Décisions récentes : délais de révision et analyse de capacité de travail

La notification d’une décision : point de départ du délai de contestation

Le travailleur est victime d’une lésion professionnelle en août 2021. En mai 2022, la CNÉSST rend une décision où elle refuse de reconnaitre la relation entre un nouveau diagnostic et sa lésion professionnelle, alors qu’en février 2023, elle se prononce sur sa capacité de travail. Le travailleur demande la révision de ces deux décisions, mais seulement en mai 2023. Compte tenu que ces demandes sont déposées à l’extérieur du délai de 30 jours, la CNÉSST les déclare irrecevables. Le travailleur conteste ces deux décisions au Tribunal administratif du travail.

Pour le Tribunal, la décision de mai 2022 n’est pas déposée hors délai. Selon lui, la loi prévoit qu’un travailleur dispose d’un délai de 30 jours pour déposer sa contestation dont le point de départ est la notification de la décision et non la date à laquelle elle est rendue, deux concepts bien différents. Ainsi, l’envoi de la décision, et a fortiori le simple fait qu’elle soit rendue, ne peut permettre de présumer qu’elle a été notifiée au travailleur en l’absence d’une preuve contraire.

Le travailleur ayant mandaté des représentants pour l’aider avec son dossier, c’est seulement à la suite de la réception du dossier de la CNÉSST, en mai 2023, qu’ils prennent connaissance de la décision et qu’elle peut être considérée comme notifiée au travailleur. L’ayant aussitôt contestée à l’intérieur du délai de 30 jours, le Tribunal considère sa contestation recevable.

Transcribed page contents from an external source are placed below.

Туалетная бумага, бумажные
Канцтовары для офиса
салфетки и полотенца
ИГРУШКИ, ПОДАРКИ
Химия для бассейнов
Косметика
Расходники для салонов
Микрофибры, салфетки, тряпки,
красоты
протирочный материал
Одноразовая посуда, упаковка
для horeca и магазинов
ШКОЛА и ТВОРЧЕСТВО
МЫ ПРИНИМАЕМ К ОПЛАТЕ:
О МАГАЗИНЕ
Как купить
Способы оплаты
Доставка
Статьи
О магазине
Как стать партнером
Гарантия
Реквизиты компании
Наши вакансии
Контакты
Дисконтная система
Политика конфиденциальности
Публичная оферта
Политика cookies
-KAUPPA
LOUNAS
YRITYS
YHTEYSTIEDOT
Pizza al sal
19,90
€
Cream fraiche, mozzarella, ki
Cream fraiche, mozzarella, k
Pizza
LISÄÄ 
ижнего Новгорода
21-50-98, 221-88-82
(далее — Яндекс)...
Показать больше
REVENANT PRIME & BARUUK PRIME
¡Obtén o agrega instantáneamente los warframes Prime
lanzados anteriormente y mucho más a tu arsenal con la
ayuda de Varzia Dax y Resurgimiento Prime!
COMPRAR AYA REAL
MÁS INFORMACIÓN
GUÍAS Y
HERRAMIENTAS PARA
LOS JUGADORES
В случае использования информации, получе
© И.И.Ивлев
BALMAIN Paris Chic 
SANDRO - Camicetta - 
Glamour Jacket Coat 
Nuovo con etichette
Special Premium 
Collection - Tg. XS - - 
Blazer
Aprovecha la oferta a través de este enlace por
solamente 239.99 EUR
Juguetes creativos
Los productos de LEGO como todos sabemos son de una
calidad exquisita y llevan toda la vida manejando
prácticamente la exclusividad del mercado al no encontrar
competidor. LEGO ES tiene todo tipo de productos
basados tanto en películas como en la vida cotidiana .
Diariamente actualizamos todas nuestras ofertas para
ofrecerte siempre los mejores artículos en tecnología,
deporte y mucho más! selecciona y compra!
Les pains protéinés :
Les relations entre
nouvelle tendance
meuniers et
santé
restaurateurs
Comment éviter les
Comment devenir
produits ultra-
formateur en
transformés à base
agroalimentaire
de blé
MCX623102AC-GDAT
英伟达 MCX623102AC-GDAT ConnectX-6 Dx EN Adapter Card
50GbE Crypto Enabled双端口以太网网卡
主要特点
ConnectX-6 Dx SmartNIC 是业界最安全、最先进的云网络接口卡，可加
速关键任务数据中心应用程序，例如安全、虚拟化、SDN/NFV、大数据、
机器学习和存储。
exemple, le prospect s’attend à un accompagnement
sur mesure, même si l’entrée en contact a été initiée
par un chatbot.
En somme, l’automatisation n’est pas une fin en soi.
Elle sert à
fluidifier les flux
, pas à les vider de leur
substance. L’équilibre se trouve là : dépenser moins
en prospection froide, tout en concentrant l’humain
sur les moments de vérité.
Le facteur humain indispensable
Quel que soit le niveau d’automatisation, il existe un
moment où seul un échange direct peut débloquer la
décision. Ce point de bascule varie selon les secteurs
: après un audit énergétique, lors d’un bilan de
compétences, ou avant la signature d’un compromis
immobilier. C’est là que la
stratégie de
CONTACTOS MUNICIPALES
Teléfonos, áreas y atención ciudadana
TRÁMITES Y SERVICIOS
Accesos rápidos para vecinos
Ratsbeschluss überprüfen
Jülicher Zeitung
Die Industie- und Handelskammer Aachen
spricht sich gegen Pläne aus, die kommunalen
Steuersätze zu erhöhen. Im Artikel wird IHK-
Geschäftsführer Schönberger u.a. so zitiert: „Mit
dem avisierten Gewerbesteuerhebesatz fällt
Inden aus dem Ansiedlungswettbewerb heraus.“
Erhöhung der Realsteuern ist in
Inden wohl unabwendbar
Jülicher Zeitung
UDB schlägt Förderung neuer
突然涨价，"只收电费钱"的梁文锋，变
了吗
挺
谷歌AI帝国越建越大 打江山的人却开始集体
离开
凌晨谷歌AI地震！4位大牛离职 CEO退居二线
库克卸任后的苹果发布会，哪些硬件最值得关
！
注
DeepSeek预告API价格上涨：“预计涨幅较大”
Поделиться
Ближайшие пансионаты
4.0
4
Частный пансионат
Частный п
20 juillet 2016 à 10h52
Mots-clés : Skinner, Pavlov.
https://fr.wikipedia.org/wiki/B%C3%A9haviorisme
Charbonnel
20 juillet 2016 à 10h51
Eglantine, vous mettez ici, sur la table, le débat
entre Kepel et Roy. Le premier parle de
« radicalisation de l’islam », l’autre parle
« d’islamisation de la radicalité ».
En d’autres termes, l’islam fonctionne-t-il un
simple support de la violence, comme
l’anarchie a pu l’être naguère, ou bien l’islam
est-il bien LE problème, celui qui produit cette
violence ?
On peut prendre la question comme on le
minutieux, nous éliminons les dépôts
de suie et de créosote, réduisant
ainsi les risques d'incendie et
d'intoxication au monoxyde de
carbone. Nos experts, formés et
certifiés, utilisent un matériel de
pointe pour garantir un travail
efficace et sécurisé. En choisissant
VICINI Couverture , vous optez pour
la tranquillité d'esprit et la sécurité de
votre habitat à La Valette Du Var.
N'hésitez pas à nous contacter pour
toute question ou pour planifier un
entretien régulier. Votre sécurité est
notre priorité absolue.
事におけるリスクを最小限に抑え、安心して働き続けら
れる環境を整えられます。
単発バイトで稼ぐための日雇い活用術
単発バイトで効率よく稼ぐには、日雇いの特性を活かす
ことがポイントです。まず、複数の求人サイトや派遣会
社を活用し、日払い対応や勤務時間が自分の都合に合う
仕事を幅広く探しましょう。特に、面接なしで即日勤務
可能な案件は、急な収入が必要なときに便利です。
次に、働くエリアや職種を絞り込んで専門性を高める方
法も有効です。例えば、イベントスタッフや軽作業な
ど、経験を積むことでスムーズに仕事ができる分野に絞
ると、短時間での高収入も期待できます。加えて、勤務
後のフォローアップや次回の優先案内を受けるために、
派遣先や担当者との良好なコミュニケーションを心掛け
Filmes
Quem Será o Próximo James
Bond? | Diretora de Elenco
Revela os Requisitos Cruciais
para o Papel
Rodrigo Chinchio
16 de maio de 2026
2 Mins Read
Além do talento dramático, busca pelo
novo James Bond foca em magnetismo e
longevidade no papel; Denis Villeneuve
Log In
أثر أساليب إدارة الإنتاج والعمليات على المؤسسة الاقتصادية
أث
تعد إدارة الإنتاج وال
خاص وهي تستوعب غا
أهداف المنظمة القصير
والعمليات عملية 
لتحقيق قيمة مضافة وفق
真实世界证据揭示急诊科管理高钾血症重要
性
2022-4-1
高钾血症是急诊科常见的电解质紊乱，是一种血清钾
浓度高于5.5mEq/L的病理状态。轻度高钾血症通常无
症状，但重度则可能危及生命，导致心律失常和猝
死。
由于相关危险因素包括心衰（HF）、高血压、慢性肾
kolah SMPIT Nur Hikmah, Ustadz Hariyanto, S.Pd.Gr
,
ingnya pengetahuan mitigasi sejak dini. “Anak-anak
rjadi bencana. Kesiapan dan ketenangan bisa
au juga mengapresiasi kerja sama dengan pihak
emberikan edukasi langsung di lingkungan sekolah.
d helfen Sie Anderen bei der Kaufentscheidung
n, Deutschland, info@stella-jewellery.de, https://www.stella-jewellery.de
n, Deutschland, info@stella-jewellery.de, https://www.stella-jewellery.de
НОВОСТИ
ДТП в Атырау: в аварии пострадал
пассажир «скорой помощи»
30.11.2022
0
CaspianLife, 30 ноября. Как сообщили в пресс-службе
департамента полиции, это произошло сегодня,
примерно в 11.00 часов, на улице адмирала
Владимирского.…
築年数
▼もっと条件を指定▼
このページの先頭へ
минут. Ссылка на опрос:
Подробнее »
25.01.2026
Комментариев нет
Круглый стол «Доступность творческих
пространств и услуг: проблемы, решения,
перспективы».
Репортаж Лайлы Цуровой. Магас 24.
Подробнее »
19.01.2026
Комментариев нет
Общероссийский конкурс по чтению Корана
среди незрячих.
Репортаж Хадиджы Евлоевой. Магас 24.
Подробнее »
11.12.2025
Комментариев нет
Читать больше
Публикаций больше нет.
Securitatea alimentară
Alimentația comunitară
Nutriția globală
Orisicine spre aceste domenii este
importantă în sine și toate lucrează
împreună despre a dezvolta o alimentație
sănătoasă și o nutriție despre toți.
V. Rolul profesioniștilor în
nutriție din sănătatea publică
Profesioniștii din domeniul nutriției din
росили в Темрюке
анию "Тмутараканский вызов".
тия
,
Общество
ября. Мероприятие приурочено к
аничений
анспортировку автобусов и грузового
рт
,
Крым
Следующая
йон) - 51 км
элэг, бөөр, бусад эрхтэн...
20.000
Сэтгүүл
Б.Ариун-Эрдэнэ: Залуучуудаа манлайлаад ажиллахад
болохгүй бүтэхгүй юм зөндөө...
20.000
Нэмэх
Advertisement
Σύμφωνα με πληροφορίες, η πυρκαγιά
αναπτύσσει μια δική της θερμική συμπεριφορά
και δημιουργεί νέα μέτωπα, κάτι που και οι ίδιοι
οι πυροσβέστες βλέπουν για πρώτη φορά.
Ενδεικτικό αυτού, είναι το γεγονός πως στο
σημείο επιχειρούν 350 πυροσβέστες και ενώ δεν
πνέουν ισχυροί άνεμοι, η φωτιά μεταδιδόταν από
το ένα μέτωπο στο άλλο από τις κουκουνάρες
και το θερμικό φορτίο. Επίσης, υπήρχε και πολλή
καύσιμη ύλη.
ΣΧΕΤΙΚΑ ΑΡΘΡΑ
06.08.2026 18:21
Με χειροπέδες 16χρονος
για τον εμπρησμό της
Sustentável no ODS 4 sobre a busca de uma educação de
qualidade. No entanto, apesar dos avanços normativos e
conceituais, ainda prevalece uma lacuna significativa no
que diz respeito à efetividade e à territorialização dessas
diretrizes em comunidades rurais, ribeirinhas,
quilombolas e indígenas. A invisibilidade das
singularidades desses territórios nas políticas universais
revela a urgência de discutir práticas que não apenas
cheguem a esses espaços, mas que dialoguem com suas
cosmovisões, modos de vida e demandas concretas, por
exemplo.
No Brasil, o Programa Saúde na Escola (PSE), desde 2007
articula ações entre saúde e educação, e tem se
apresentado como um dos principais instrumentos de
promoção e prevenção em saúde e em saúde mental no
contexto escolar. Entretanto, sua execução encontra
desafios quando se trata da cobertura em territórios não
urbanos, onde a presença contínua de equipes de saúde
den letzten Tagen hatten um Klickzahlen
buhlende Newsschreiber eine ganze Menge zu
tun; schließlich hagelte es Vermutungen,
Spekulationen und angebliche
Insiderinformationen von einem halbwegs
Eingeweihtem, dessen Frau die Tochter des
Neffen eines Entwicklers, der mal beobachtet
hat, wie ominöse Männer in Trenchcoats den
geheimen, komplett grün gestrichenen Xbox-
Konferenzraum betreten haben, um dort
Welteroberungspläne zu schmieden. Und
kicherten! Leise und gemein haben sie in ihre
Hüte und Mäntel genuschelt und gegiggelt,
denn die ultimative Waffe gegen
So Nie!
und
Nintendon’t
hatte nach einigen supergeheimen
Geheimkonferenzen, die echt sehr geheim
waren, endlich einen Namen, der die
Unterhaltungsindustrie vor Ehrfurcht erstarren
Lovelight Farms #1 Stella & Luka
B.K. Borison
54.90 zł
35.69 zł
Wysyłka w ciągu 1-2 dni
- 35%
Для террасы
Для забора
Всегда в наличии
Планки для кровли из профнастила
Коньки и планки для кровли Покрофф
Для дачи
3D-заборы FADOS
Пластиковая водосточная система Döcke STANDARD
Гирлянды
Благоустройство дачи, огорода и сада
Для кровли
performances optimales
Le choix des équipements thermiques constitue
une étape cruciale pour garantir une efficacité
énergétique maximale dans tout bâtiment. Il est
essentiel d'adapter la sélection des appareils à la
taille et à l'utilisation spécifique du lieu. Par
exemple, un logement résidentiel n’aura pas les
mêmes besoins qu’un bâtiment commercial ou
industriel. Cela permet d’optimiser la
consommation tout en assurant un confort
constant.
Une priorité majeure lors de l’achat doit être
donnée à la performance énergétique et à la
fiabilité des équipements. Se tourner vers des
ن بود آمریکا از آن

Le Tribunal est également d’avis que le retard à contester la décision de février 2023 est plutôt dû à des imbroglios administratifs qu’à la négligence du travailleur qui, au contraire, rencontre ses représentants dans les 30 jours suivant la décision de la Commission. Ces derniers ayant tardé à traiter les documents reçus et constaté l’existence de la décision qu’au moment de la réception du dossier de la CNÉSST, trois mois plus tard, le travailleur possède donc un motif raisonnable pour justifier le retard.

Étant donné la vocation sociale de la loi, qui doit être interprétée de façon à préserver les droits des justiciables, le Tribunal est d’avis que la preuve démontre que le travailleur a agi avec diligence pour défendre ses droits.

Tardif et Récupération 2000 inc., 2024 QCTAT 2864.

La capacité de travail évaluée en fonction de « son emploi »

La travailleuse, préposée à l’entretien ménager, subit une lésion professionnelle en septembre 2021, une tendinopathie de la coiffe des rotateurs et un torticolis. Malgré ses limitations fonctionnelles, la CNÉSST considère la travailleuse capable d’exercer son emploi prélésionnel. Devant le Tribunal, la travailleuse prétend que non seulement ses limitations l’empêchent de refaire son emploi, mais que l’analyse de sa capacité de travail doit être effectuée non pas en fonction de son emploi exercé en 2021, lors de la pandémie de Covid-19, mais plutôt au moment où la CNÉSST se prononce sur sa capacité en 2023.

Le Tribunal est d’avis qu’il doit considérer l’emploi de la travailleuse au moment où s’est manifesté sa lésion professionnelle, mais que cette conclusion ne doit pas l’empêcher de tenir compte du contexte de l’emploi de la travailleuse en 2023.

Depuis le 6 octobre 2022, la définition de « son emploi », maintenant prévue à la loi, indique qu’il s’agit de l’emploi qu’occupe un travailleur au moment de sa lésion professionnelle. Le Tribunal doit donc considérer l’emploi de préposée à l’entretien ménager occupé en 2021 pour déterminer si la travailleur peut exercer son emploi.

Toutefois, la majorité des employés étant en télétravail durant la pandémie, les aires de travail, de repas et salles de toilettes requièrent moins d’entretien qu’en 2023, où les deux tiers des employés sont de retour en présentiel. À ce moment, le travail de préposée à l’entretien ménager devient donc beaucoup plus près de la normalité qu’au moment de la pandémie.

Pour le Tribunal, les modifications apportées en milieu de travail, entre le jour de la lésion et celui où un travailleur redevient capable d’exercer son emploi, doivent être prises en considération, et ce, tel que l’enseigne la jurisprudence antérieure à la modification législative. Ce raisonnement permet donc de ne pas pénaliser un travailleur en raison d’une situation qui survient de façon exceptionnelle. Après analyse des limitations fonctionnelles et des tâches relevant de l’emploi de préposée à l’entretien ménager, le Tribunal conclut ainsi que la travailleuse n’est plus en mesure d’exercer son emploi.

Ladouceur et Service d’entretien LP enrg., 2024 QCTAT 3615.